TO-DO ITEM A: Print the part of the listing that starts at the line containing "Activate python virtual environment." and runs to the end of the listing, with both ends included. Leave out the pictures.

PAGE TEXT:
The prices had to be bittersweet from the standpoint of power plant owners. If the prices had been 80 to 100, they would have felt pretty good. But at 140, you can expect a lot of new competition to crowd into the market. There are a lot of projects that had stalled or were put on hold that may be ramping up again.
As for lenders, the high capacity price means that borrowers are likely to want to reprice or restructure existing deals.
MR. KOENIGSBERG: These are results for one year. For a rush to restructure, don’t you have to believe this is a trend?
MR. CHO: No, I get that. It is one data point. But there is so much equity capital on the sidelines right now, and this is a positive development. It will give investors a reason to put money to work.
MR. KIM: If you look over a longer time period, we had one bad year the year before and one good year now. If you are going to put money to work in a five- to seven-year financing, you have to consider whether the average price supports the thesis that these projects are financeable. It does. You might have a bump in the road or you might have some smooth riding for a while, but in the end, it comes down to averaging and taking a long-term view.
MR. CHO: We were flat lining $75 to $76 out into the future, so this certainly creates some uplift on some of our deals.
Offshore wind
MR. KOENIGSBERG: Let’s move to offshore wind, given that we have Jonathan Kim, who has been active in Europe with Natixis. There were two very significant announcements that were made on May 23, where Massachusetts announced an 800-megawatt award to Vineyard Wind, which is a joint venture between Copenhagen Infrastructure Partners and Avangrid, and then there was a 400-megawatt award in Rhode Island to Deepwater.
Jonathan, is it your sense that this is the start of what will be a really big industry in the United States?
MR. KIM: I think it will have a ripple effect on the broader market. For example, we were in the market for a New England peaker, which is going to close next week, and we took a positive view on that peaker because of what is happening with offshore wind. If you are old enough to remember, peakers used to be needed to fill in during weather-related events, but now they are used for filling in around intermittent renewable energy.
Offshore is happening. PPAs are being awarded. We are positioning ourselves to take advantage of it, but we are also looking out more broadly at the effect that it will have on different asset classes in different locations.

PROVIDED ENTRIES:

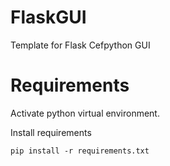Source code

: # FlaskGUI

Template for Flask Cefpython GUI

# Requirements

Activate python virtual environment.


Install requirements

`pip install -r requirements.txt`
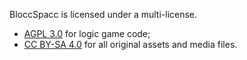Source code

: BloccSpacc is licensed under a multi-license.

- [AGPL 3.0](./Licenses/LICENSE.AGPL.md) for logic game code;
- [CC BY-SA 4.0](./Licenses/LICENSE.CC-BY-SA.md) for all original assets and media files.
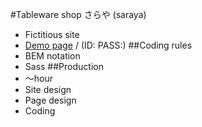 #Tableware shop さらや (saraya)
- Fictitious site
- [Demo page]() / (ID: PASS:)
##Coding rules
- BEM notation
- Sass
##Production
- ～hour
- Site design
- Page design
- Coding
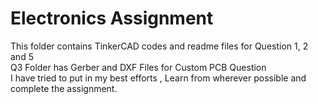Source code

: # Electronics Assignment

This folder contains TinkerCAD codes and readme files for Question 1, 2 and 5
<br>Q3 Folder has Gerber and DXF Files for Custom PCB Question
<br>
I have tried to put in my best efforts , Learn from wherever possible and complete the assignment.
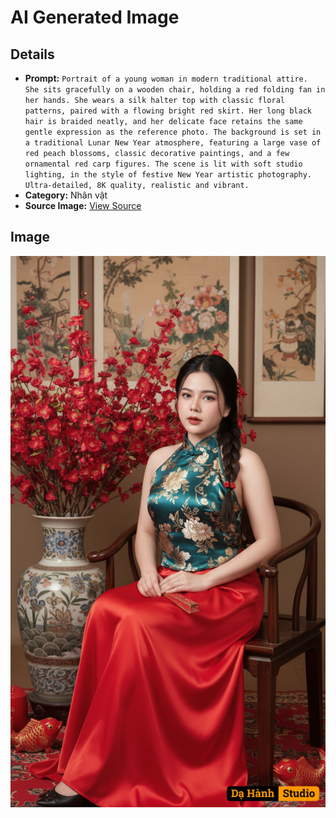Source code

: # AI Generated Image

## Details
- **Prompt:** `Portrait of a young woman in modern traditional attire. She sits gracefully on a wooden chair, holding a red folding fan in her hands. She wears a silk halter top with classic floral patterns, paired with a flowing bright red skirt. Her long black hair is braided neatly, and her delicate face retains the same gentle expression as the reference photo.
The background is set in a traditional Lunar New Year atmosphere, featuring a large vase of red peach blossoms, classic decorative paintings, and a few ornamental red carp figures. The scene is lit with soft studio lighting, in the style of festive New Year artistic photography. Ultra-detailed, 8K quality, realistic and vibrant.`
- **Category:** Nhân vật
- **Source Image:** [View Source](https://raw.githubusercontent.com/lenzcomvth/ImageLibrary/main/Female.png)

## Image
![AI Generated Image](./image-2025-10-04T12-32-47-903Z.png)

TO-DO ITEM B: Proceed with the panel discussion on capacity prices and offshore wind from the point where it stops.

EXPECTED ANSWER A:
Activate python virtual environment.


Install requirements

`pip install -r requirements.txt`
Source code

: BloccSpacc is licensed under a multi-license.

- [AGPL 3.0](./Licenses/LICENSE.AGPL.md) for logic game code;
- [CC BY-SA 4.0](./Licenses/LICENSE.CC-BY-SA.md) for all original assets and media files.
 #Tableware shop さらや (saraya)
- Fictitious site
- [Demo page]() / (ID: PASS:)
##Coding rules
- BEM notation
- Sass
##Production
- ～hour
- Site design
- Page design
- Coding
Source code

: # Electronics Assignment

This folder contains TinkerCAD codes and readme files for Question 1, 2 and 5
<br>Q3 Folder has Gerber and DXF Files for Custom PCB Question
<br>
I have tried to put in my best efforts , Learn from wherever possible and complete the assignment.
Source code

: # AI Generated Image

## Details
- **Prompt:** `Portrait of a young woman in modern traditional attire. She sits gracefully on a wooden chair, holding a red folding fan in her hands. She wears a silk halter top with classic floral patterns, paired with a flowing bright red skirt. Her long black hair is braided neatly, and her delicate face retains the same gentle expression as the reference photo.
The background is set in a traditional Lunar New Year atmosphere, featuring a large vase of red peach blossoms, classic decorative paintings, and a few ornamental red carp figures. The scene is lit with soft studio lighting, in the style of festive New Year artistic photography. Ultra-detailed, 8K quality, realistic and vibrant.`
- **Category:** Nhân vật
- **Source Image:** [View Source](https://raw.githubusercontent.com/lenzcomvth/ImageLibrary/main/Female.png)

## Image
![AI Generated Image](./image-2025-10-04T12-32-47-903Z.png)

EXPECTED ANSWER B:
MR. CHO: We have not seen much offshore wind here in North America, but in Europe offshore wind financings are hot. A lot of the banks that play here also play in Europe. The sector is so active in Europe that offshore wind deals reprice and refinance during construction. The pricing has fallen as low as LIBOR plus 160 basis points.
MR. KIM: There are certain things about the US that are unique, like . . . .
MR. BRANDT: . . . the Jones Act.
MR. KIM: Yes, the Jones Act. We still have to have tax equity, which does not exist in Europe. There are more strenuous protests here about offshore wind. So there are challenges here that are quite extensive.
Then you have the classic problem of the supply chain. Europe has a full supply chain to serve the offshore market. It does not exist yet in the US. Offshore commands a premium in the US. Lenders and investors are “risk on” for almost any spread at this point.
MR. KOENIGSBERG: Talk about the supply chain, because you just alluded to it with the Jones Act. You cannot use European ships here for installing turbines unless you rebuild them. Bringing ships from overseas is expensive. It is complicated to comply with the Jones Act.
MR. KIM: We will leave it to you guys to figure that one out. But, no, that is an important aspect. Deepwater finessed it, but Block Island was only five turbines. How do you do an 800-megawatt project? That will be a big challenge.
MR. BRANDT: If everything that we are hearing about a GE 12-megawatt offshore turbine is for real, it will be huge development from a cost standpoint. Most of the cost of these projects is in the towers and the installation.
The Jones Act forces you to use oil and gas techniques, much like you would in deepwater drilling.
The Europeans think that they have everything down. Time will tell who is right. There is a Hatfield-McCoy type of rivalry going on across this industry.
MR. KOENIGSBERG: How much expansion will there have to be in the offshore wind sector in the US before the consolidation starts?
MR. PLASTER: I think it will take a little more time.
MR. BRANDT: There is no shortage of capital. Deepwater is not a big investment-grade company, but it has plenty of capital. On the other hand, if somebody writes a big enough check, the private equity fund owners will sell.
MR. PLASTER: I agree. There has been a lot of consolidation in the wind sector already. Some of the larger independent developers have been acquired. We see a lot of strategics interested.
MR. BRANDT: You are talking about onshore wind?
MR. PLASTER: Yes. Some of the larger US strategics have not been enamored with the risk profile of offshore. I think they will stay on the sidelines for a while, and the companies that have done offshore wind in Europe will take the lead initially in the US. Over time, these are really large capital-intensive projects, and I think you will see some consolidation.
MR. KIM: One of the concerns I have about offshore wind is it may play out the same way LNG did. We will have massive, big dollars coming out for financing. It will have a run and, at some point, the rush will stop because there is only so much offshore resource that the developers can tap.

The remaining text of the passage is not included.